Humans like to think we have control over everything. However a bald eagle showed a Florida fisherman, that’s not always the case. Imagine snagging a catch just to have it ripped away from America’s official mascot?
A lot of fishermen deal with predatory birds at their favorite spots. Great blue herons can wipe out a small pond if you aren’t careful. However, this bird of prey was stalking some coastline on the Dunedin Causeway just as the day was ending. In a video captured by the family in question, the scene couldn’t be any better. Beautiful water, beautiful sunset, and a beautiful bird taking their catch.
Chad Rissman found that he was being harassed by the eagle a bit and when he reeled in the small shark on his line, it swooped down to claim it for itself. Check out these pictures below from Fox 13 Tampa Bay. If you want to see the full video, head their way.
Rissman spoke with the news station about the situation. “The way everything line up, the sunset; I couldn’t have asked for a better time,” he said. “It’s just like brushing the greatness of the country all into one picture and one experience,” his uncle, who witnessed the incident said.
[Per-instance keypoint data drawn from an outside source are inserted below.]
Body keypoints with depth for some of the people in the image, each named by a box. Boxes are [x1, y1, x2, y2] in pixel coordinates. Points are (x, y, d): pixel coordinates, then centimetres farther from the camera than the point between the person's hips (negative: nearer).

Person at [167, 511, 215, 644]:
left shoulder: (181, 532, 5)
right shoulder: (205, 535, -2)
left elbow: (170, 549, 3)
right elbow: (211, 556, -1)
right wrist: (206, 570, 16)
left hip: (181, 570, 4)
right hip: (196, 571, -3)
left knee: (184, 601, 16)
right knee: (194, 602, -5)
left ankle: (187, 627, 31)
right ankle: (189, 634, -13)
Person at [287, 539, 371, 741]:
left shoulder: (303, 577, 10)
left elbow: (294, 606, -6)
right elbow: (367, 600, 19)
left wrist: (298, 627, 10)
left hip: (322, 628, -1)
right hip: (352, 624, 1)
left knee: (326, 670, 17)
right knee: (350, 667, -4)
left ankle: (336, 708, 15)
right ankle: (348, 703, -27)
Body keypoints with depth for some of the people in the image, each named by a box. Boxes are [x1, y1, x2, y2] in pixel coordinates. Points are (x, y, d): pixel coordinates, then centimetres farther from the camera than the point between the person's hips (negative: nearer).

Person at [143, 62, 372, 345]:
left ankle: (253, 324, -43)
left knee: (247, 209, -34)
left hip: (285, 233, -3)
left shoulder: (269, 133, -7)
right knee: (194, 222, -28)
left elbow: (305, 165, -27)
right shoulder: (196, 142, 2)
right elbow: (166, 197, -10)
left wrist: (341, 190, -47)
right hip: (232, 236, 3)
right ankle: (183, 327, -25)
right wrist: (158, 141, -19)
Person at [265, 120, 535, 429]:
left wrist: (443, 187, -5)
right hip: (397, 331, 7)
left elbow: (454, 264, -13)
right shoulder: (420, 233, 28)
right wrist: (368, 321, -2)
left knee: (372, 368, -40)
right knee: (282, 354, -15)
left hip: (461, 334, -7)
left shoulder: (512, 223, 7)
The eagle in question isn’t just a random raptor, either. No, local wildlife officials are familiar with the eagle. His name is Eugene. Florida is home to one of the densest populations of nesting bald eagles in the contiguous 48 states. Of course, the bald eagle has been a protected species for years. However, there has been good progress made on bringing population numbers up. It has been 14 years since U.S. Fish and Wildlife took the species off of the federally endangered and threatened list. So, it looks like conservation work is leading to results.
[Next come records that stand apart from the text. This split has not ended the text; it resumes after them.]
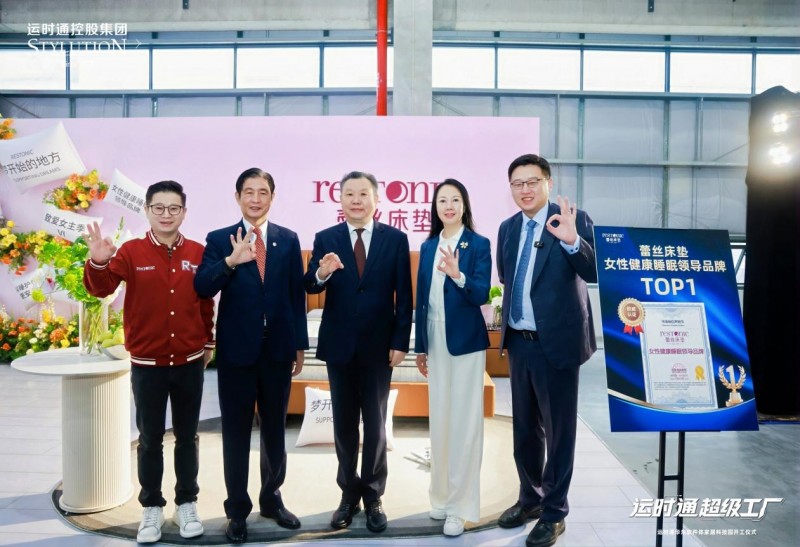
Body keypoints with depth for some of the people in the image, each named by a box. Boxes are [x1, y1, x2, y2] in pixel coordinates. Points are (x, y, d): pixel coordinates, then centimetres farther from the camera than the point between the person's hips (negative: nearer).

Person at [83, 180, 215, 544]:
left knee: (187, 437, 13)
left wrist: (209, 341, 16)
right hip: (147, 364, -1)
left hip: (189, 363, 1)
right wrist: (98, 263, -36)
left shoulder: (198, 253, -1)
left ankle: (187, 503, 28)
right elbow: (100, 289, -16)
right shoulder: (131, 252, -5)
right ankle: (151, 508, 26)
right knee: (149, 439, 10)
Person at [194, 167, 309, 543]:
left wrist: (300, 344, 5)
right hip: (236, 350, -2)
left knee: (275, 429, 15)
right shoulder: (219, 240, -1)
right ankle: (237, 509, 25)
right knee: (236, 432, 9)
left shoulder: (288, 239, 4)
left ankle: (272, 499, 33)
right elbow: (202, 288, -14)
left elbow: (296, 294, 5)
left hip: (278, 349, 2)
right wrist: (231, 262, -31)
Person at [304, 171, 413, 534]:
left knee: (375, 424, 10)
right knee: (344, 424, 12)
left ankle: (373, 497, 25)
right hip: (339, 345, 1)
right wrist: (321, 273, -32)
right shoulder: (325, 239, -1)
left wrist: (400, 342, -7)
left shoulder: (395, 239, -2)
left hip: (378, 346, -1)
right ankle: (349, 494, 28)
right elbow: (310, 288, -10)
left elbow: (404, 296, -3)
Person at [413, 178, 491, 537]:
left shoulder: (479, 244, -5)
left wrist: (458, 275, -31)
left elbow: (482, 295, -13)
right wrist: (420, 346, 10)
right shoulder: (428, 247, 9)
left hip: (466, 342, -5)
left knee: (464, 423, 0)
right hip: (435, 342, 5)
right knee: (439, 420, 13)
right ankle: (442, 495, 27)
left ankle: (462, 504, 10)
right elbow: (421, 298, 10)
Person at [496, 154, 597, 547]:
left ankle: (554, 513, 23)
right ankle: (530, 497, 37)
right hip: (519, 342, 6)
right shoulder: (508, 228, 9)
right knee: (525, 429, 18)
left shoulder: (574, 219, -9)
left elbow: (595, 274, -18)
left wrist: (572, 241, -34)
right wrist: (506, 324, 10)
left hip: (556, 342, -6)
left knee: (559, 431, 7)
Bald Eagle Protection Act and Other Laws
While the bald eagle is no longer listed as a threatened or endangered species, there are still protections in place. If you encounter a bald eagle, even if it takes your catch of the day, you should never try to handle a bird or cause it any harm. There are so many provisions and laws that protect these predators and other large, migratory birds.
One of the most notable pieces of legislation has to be the Bald and Golden Eagle Protection Act. Golden eagles are just beautiful creatures, and rare to see. They are protected along with bald eagles under this act as well as the Migratory Bird Treaty Act. Of course, the state of Florida has its own laws as well.
Wildlife officials stress that you should not attempt to handle one of these birds unless you are experienced. Even if you believe you are saving a bald eagle, they can react erratically, and cause harm or perhaps even death to you or others. Let em have that fish, you were just going to lie about how big it was anyway!